**DATASET RECORDS:**
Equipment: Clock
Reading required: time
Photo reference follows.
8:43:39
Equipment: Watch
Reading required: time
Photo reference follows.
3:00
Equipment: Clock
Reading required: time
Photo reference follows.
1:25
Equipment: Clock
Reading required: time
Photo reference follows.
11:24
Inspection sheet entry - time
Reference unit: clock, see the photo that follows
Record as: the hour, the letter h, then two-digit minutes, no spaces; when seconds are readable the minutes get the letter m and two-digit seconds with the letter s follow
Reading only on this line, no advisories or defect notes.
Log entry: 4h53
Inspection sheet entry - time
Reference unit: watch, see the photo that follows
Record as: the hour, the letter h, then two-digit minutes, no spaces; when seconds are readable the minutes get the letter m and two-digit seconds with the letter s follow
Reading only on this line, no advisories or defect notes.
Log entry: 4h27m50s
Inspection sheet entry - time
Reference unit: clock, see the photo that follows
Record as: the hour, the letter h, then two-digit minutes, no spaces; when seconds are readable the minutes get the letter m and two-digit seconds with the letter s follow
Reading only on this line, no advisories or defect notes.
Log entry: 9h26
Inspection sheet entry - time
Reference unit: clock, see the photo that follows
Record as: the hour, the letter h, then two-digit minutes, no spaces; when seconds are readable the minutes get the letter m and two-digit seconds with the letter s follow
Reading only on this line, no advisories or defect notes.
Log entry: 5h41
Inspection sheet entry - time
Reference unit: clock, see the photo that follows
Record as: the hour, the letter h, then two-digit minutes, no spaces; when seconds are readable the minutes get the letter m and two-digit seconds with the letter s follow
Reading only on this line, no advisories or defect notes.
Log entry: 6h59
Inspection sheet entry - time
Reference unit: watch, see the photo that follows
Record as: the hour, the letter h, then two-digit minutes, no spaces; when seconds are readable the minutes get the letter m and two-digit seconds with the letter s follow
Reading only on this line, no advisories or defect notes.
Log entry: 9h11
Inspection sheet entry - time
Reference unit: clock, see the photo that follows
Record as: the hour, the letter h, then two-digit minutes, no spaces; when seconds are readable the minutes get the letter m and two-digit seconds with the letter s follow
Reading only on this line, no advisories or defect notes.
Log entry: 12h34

**WHAT THE TASK ASKS:** Copy all of the data above line for line, without changing anything.

**COMPLETE RESPONSE:**
Equipment: Clock
Reading required: time
Photo reference follows.
8:43:39
Equipment: Watch
Reading required: time
Photo reference follows.
3:00
Equipment: Clock
Reading required: time
Photo reference follows.
1:25
Equipment: Clock
Reading required: time
Photo reference follows.
11:24
Inspection sheet entry - time
Reference unit: clock, see the photo that follows
Record as: the hour, the letter h, then two-digit minutes, no spaces; when seconds are readable the minutes get the letter m and two-digit seconds with the letter s follow
Reading only on this line, no advisories or defect notes.
Log entry: 4h53
Inspection sheet entry - time
Reference unit: watch, see the photo that follows
Record as: the hour, the letter h, then two-digit minutes, no spaces; when seconds are readable the minutes get the letter m and two-digit seconds with the letter s follow
Reading only on this line, no advisories or defect notes.
Log entry: 4h27m50s
Inspection sheet entry - time
Reference unit: clock, see the photo that follows
Record as: the hour, the letter h, then two-digit minutes, no spaces; when seconds are readable the minutes get the letter m and two-digit seconds with the letter s follow
Reading only on this line, no advisories or defect notes.
Log entry: 9h26
Inspection sheet entry - time
Reference unit: clock, see the photo that follows
Record as: the hour, the letter h, then two-digit minutes, no spaces; when seconds are readable the minutes get the letter m and two-digit seconds with the letter s follow
Reading only on this line, no advisories or defect notes.
Log entry: 5h41
Inspection sheet entry - time
Reference unit: clock, see the photo that follows
Record as: the hour, the letter h, then two-digit minutes, no spaces; when seconds are readable the minutes get the letter m and two-digit seconds with the letter s follow
Reading only on this line, no advisories or defect notes.
Log entry: 6h59
Inspection sheet entry - time
Reference unit: watch, see the photo that follows
Record as: the hour, the letter h, then two-digit minutes, no spaces; when seconds are readable the minutes get the letter m and two-digit seconds with the letter s follow
Reading only on this line, no advisories or defect notes.
Log entry: 9h11
Inspection sheet entry - time
Reference unit: clock, see the photo that follows
Record as: the hour, the letter h, then two-digit minutes, no spaces; when seconds are readable the minutes get the letter m and two-digit seconds with the letter s follow
Reading only on this line, no advisories or defect notes.
Log entry: 12h34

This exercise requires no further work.